Will my AT Thru-hike be monotonous or momentous? Depends on attitude, I guess.

On a typical weekday (I’m retired now!), I would get up, feed the cats, make coffee, eat breakfast, rush out the door to go to work, drive, work, drive, then go home for dinner and whatever task I could muster the energy to do, before going to bed and repeating it again, day after day. In everyday life, at least on work days, you seem to take the same “steps”, it tends to become routine and you start to take things for granted. If you’re not careful, life starts to fly by. As Ferris Bueller said, “Life moves pretty fast; if you don’t stop and look around from time to time, you could miss it.” Don’t get me wrong, I loved my job in my pre-retirement life, but at times it felt like Groundhog Day…repetitive.

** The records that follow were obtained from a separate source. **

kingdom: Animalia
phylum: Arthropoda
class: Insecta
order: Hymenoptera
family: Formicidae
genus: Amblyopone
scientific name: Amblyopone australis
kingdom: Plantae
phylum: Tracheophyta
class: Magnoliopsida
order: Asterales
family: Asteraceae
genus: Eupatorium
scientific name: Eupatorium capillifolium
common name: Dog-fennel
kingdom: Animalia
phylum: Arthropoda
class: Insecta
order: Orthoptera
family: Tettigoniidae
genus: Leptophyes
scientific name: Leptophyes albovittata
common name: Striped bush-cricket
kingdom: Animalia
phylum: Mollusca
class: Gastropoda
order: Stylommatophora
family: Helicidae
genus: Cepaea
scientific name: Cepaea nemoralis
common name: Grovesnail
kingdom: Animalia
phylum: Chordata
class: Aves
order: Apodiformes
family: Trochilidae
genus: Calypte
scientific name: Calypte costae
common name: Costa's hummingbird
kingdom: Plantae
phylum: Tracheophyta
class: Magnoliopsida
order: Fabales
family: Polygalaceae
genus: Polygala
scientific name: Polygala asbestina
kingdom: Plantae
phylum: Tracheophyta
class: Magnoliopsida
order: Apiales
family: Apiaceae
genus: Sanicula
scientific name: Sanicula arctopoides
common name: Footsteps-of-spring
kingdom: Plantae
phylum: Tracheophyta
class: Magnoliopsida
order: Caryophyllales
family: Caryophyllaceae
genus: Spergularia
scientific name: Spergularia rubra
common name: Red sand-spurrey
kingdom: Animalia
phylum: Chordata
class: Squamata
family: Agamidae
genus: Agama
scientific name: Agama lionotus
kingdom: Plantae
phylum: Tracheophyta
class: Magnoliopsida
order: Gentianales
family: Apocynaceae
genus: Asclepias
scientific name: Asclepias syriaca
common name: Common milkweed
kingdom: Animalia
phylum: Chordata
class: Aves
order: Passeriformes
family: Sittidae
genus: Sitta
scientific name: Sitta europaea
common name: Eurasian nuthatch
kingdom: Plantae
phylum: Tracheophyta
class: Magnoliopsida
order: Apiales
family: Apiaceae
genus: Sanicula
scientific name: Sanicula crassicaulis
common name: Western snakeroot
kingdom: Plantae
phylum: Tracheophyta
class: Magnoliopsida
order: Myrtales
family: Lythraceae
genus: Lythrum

As I prepare for my AT hike, I am filled with giddy anticipation, having read numerous accounts of past hiker experiences. I imagine the peaceful serenity of the “green tunnel”, the wonderful people I will meet, the places I have yet to see, being able to eat an entire large pizza in one sitting, having to think about little else, but putting one foot in front of the other… which brings me back to the monotony. If you think about it, you could say that there is nothing but repetition along the way. You wake up, you eat, you walk, you walk, you walk. You stop walking and set up camp. You eat, stretch, and go to bed so you’re ready for the same itinerary tomorrow. I repeat, repeat, repeat and hope to last this for 2200 miles. I’ve read posts that sound very similar to those words, some hikers seem to be in a daily routine, focusing on the fact that every tree, every rock, every footprint is the same, day after day. Surely that can’t be the case.

I look at it through the lens of my childhood. We lived on a one-acre lot, but our neighbors owned over 70 acres of field, wetlands and woods, and it was ours to explore! We touch every inch of land, we climb trees, we hunt frogs, we roll in the swamp mud, we go sledding in winter, etc. It was always the same land, but it wasn’t. Every time I walked along the trail, passed “the stream” and entered those magical forests, it was a new adventure, in the same place. I can’t imagine a better place to grow up.

I imagine my trip as anything but repetitive and monotonous. I will walk the same path every day, but every step I take will be something new and special, steps I may never take again. Unless you go back, in the wrong direction (it happens!), each day will be different, different terrain, on the same path. Different trees, rocks, streams, bugs, sunrises, sunsets… you name it, none of them will be the same. Is this a slightly romanticized version of what the AT will actually be like? Maybe a little. I know it won’t be easy, physically or mentally, but I plan to take the bad with the good and not think about things I can’t control. So we’ll see how that goes.